La secchezza non ti dona,
l’esser solo non s’addice
alla sfondata chioma
piena solo di vuoti nidi
nel mentre la pioggia t’avvolge
come in un sudario semita.
Attendi muto il tramontar del gelo
e ti stiracchi ad ogni vento
per poi accrescerti come figlio, tra
i miei occhi nell’attesa delle
foglie e degli implumi che presto
come menti aguzzate dal mistero,
terranno compagnia alla tua solitudine.
La secchezza non ti dona,
piccolo ramo d’inverno come la vita
non s’addice all’uomo pieno
di stenti e povertà, quaggiù ahimé
dove solo le ombre del trapasso
toccano il paradiso.
Vorrei riscaldarti appieno solo
se potessi e farmi carbone.
Attendono gemelli il tramontar
dal gelo, volti ad un domani che
ancor s’attarda come acqua negata…
verrà poi nella sua dismisura al
primo canto dei merli, tra sostanze materne.

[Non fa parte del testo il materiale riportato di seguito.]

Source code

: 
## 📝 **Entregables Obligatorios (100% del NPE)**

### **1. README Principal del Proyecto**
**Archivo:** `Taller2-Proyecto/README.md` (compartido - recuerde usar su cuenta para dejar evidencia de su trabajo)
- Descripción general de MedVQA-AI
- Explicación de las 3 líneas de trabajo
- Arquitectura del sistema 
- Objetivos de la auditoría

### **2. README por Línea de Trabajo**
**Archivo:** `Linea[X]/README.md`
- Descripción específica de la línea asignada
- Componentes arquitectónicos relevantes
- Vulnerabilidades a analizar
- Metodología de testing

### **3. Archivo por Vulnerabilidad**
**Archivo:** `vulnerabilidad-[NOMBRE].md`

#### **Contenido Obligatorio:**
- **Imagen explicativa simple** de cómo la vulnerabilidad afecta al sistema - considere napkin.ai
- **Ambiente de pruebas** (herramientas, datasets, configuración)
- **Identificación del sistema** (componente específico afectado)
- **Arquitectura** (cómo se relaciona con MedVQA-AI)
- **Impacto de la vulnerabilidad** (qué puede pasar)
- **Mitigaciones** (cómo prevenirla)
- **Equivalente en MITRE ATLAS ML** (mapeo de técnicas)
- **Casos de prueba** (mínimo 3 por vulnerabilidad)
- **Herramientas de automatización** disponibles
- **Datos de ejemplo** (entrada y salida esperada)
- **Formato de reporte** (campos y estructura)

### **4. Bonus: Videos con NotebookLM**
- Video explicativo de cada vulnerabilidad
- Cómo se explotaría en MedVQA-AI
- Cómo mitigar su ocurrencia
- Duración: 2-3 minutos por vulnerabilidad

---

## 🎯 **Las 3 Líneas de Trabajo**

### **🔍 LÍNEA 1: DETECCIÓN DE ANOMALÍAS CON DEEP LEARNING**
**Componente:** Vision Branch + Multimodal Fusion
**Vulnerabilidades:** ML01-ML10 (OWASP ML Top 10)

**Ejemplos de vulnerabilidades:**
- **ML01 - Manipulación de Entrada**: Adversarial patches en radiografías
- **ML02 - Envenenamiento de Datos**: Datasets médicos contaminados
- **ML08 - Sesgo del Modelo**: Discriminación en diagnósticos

Lentamente sulle nostre dita discioglie
i nodi dei pensieri amari, in un
luccicante languore che ci avvolge
come esile ragnatela d’insegnamenti
infantili al di sotto della sfrondata
chioma, lassù tra i tanti.
Petra Trivilino
La tigre del druido
Grida, mia tigre.
Grida al mondo che sei tu
quella che ha perso la sua potenza.
Grida il fervore della tua rabbia,
delle lame delle parole come gli artigli,
grida che la mia gente poteva salvarsi;
grida che il fetido del mondo
sta nelle sue mani,
nelle stesse dita dei suoi sovrani
che decidono per gli stracci che comandano.
Ci hanno schiacciati,
ci hanno defraudati,
ci chiamano a fargli da scudo,
ma ora basta,
mia tigre,
squarcia quest’epoca indifferente
e rimetti fiducia in noi stessi,
felini d’orgoglio per i nostri figli,
la nostra vita,
il ruggito di gole che mai sono state violente.
Grida mia tigre
che il dolore è forte nella nostra epoca,
che le madri muoiono per niente,
che i figli non hanno futuro,
che il denaro ce lo mangiamo
perché non abbiamo niente da masticare,
niente di puro da mangiare.
Grida mia tigre,
ruggisci,
perché da queste gole
la consapevolezza arrivi fin oltre
le sbarre dei cancelli,
perché non ci sia mai più un simile
che schiacci un altro simile
per un misero pregiudizio
infuso nel sangue come una malattia.